- PROBLEM DESCRIPTION
Please print the entries below exactly, from the line with "(o *GetNetworkClients200Response) GetLastSeen()" through the line with "(o *GetNetworkClients200Response) GetLastSeenOk()", including both of those lines and leaving out all others.

- DATA TO USE
● ● ● ● ● ● ●

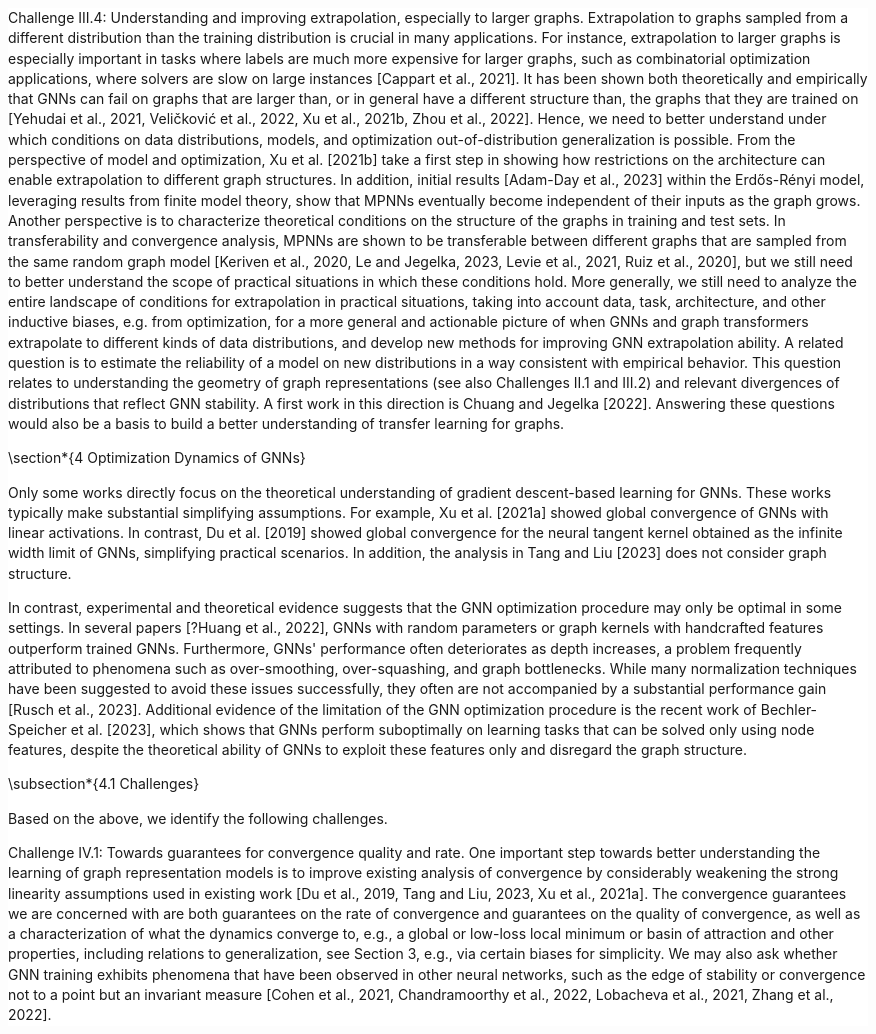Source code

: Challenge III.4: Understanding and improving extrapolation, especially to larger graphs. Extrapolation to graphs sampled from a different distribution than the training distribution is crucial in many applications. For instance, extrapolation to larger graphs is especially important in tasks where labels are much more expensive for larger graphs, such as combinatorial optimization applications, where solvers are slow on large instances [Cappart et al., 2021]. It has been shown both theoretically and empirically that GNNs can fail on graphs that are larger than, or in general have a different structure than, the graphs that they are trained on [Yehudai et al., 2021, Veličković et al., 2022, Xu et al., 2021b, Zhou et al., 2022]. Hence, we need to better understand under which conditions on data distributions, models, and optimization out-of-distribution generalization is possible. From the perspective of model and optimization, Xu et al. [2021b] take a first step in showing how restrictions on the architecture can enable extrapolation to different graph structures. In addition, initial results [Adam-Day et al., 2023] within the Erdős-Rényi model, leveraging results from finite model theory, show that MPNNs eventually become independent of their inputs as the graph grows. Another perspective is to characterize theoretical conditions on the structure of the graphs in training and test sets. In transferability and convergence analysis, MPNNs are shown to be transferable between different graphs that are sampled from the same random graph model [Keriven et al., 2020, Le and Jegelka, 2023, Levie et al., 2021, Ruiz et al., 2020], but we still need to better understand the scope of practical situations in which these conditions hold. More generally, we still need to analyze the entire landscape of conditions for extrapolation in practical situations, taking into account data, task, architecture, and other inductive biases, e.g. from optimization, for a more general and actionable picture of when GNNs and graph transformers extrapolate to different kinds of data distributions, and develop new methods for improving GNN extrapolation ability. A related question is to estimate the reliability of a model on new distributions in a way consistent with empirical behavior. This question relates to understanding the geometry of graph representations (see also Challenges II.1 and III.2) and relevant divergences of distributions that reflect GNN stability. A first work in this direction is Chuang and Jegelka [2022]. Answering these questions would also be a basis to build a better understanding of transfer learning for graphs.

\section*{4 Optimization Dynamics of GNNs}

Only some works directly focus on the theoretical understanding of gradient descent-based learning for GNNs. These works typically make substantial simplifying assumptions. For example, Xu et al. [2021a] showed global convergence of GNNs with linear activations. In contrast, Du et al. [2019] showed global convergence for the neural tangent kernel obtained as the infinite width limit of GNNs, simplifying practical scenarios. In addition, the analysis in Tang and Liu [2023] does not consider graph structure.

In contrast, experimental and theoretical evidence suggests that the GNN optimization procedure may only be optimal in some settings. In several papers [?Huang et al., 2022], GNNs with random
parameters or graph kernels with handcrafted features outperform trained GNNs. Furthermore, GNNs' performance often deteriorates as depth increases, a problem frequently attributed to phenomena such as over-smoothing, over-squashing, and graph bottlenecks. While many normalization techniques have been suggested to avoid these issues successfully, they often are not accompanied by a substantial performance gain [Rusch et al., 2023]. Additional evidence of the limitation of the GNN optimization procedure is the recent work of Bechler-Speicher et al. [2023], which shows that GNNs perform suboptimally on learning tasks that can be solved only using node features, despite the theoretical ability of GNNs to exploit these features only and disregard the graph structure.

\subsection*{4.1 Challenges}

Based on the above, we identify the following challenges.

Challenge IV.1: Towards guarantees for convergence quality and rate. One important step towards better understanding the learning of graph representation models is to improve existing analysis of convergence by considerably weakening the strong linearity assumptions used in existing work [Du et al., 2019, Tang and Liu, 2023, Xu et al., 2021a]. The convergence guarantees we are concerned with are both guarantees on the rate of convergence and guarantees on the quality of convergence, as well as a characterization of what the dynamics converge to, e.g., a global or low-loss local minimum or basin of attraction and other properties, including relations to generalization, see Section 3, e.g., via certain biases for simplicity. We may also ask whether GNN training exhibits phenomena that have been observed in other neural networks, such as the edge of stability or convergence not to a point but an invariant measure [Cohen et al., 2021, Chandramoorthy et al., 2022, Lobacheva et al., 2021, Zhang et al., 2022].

● ● ● ● ● ● ●

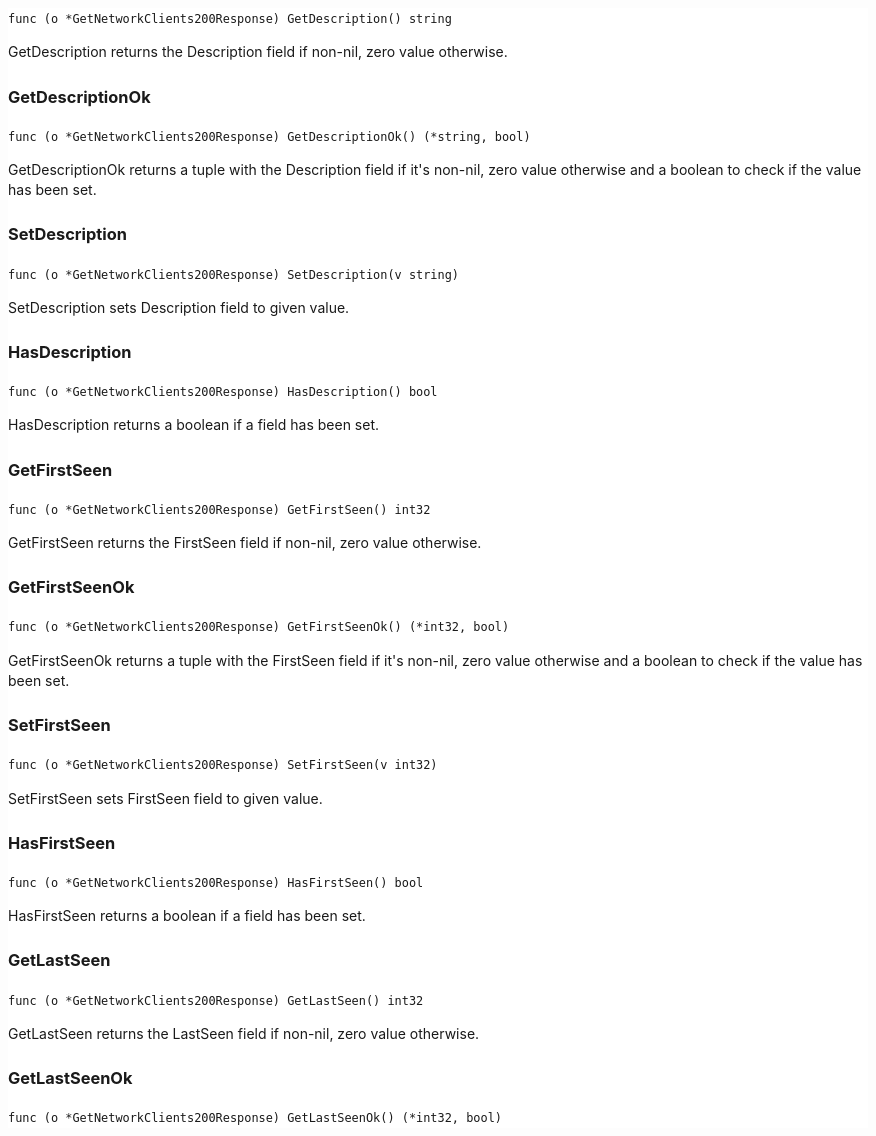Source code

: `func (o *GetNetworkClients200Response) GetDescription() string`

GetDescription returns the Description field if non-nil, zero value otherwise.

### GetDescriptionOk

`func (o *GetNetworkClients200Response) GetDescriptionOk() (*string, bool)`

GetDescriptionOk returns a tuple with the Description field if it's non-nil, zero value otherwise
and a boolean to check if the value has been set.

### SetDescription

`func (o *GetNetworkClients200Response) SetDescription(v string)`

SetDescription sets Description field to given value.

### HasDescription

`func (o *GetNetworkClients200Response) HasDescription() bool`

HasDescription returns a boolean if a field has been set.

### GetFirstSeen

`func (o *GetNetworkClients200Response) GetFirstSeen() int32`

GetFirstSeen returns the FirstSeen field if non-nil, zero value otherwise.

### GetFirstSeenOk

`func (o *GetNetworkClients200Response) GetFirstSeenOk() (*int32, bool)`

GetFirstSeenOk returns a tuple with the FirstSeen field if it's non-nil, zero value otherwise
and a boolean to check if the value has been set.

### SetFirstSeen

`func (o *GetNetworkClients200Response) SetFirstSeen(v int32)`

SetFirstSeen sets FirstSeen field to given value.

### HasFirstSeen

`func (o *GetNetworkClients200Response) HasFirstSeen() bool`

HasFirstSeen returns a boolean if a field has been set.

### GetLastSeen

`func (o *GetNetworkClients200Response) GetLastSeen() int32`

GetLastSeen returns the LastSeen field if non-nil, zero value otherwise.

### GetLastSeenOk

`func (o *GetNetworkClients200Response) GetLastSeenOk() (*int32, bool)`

● ● ● ● ● ● ●

- OUTPUT
`func (o *GetNetworkClients200Response) GetLastSeen() int32`

GetLastSeen returns the LastSeen field if non-nil, zero value otherwise.

### GetLastSeenOk

`func (o *GetNetworkClients200Response) GetLastSeenOk() (*int32, bool)`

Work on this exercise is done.